ASSIGNMENT: List every line in the records below that contains the string "many". Match uppercase and lowercase letters exactly.

ENTRIES SUPPLIED:
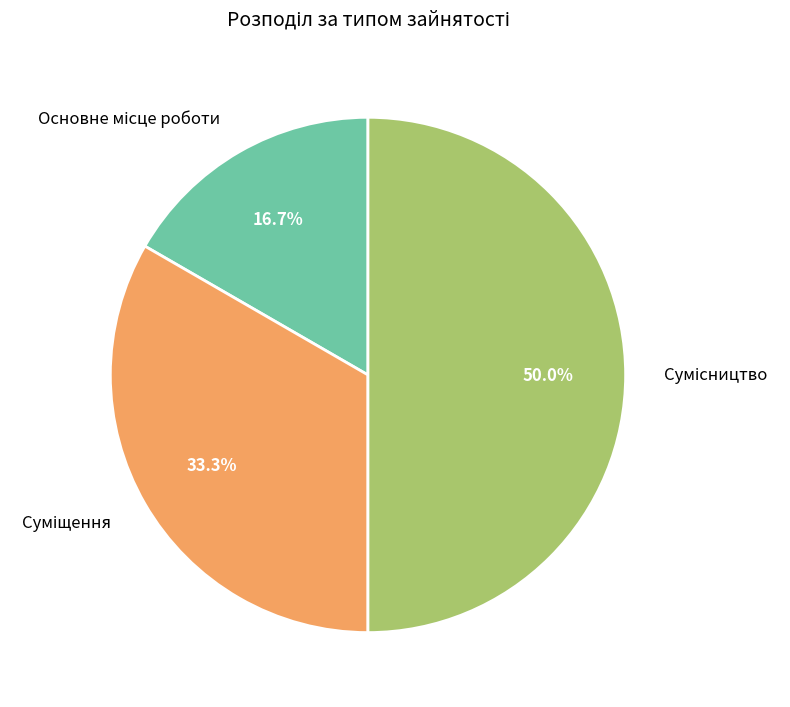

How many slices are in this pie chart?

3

---

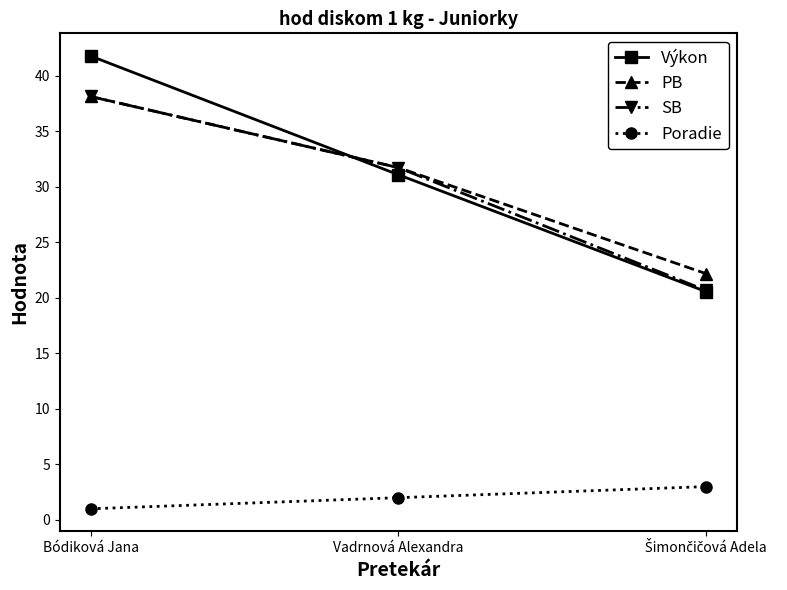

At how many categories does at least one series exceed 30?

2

* * *

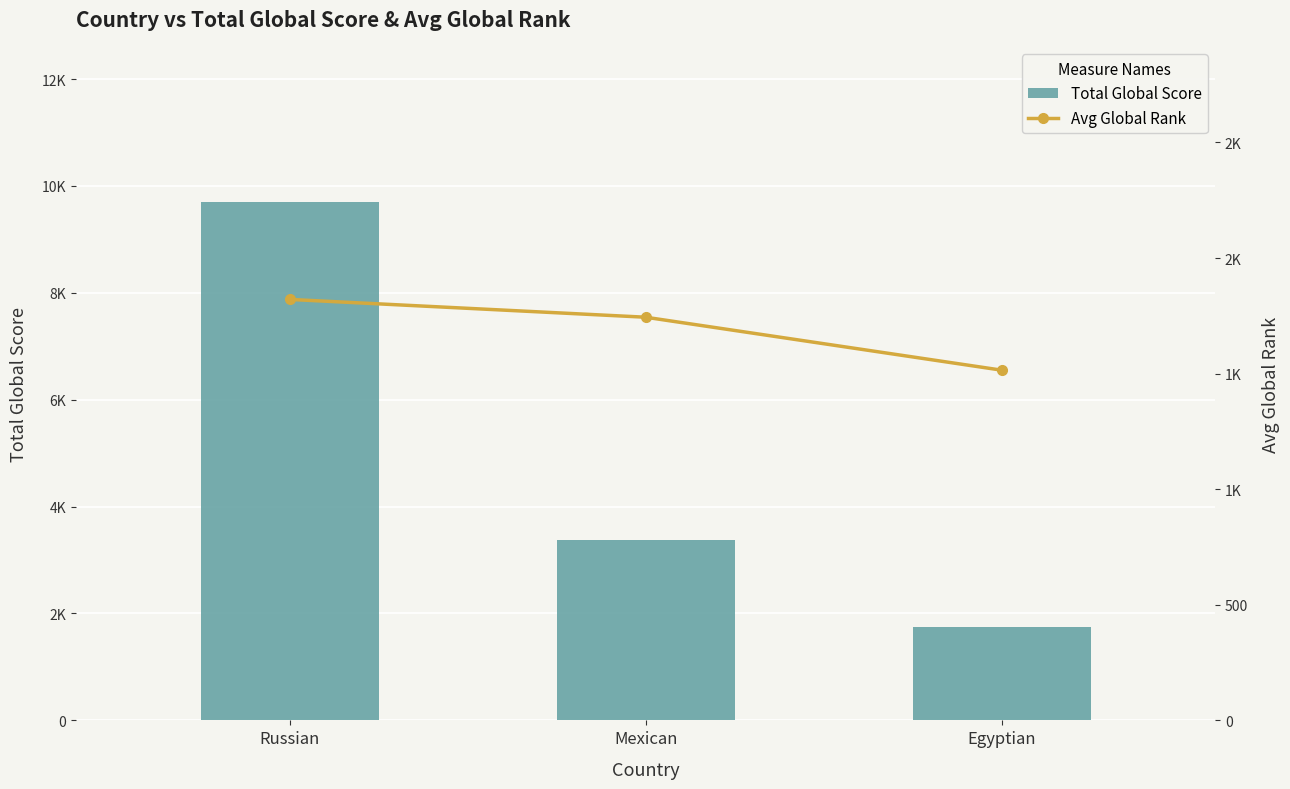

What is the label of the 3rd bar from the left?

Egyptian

WRITTEN RESPONSE:
How many slices are in this pie chart?
At how many categories does at least one series exceed 30?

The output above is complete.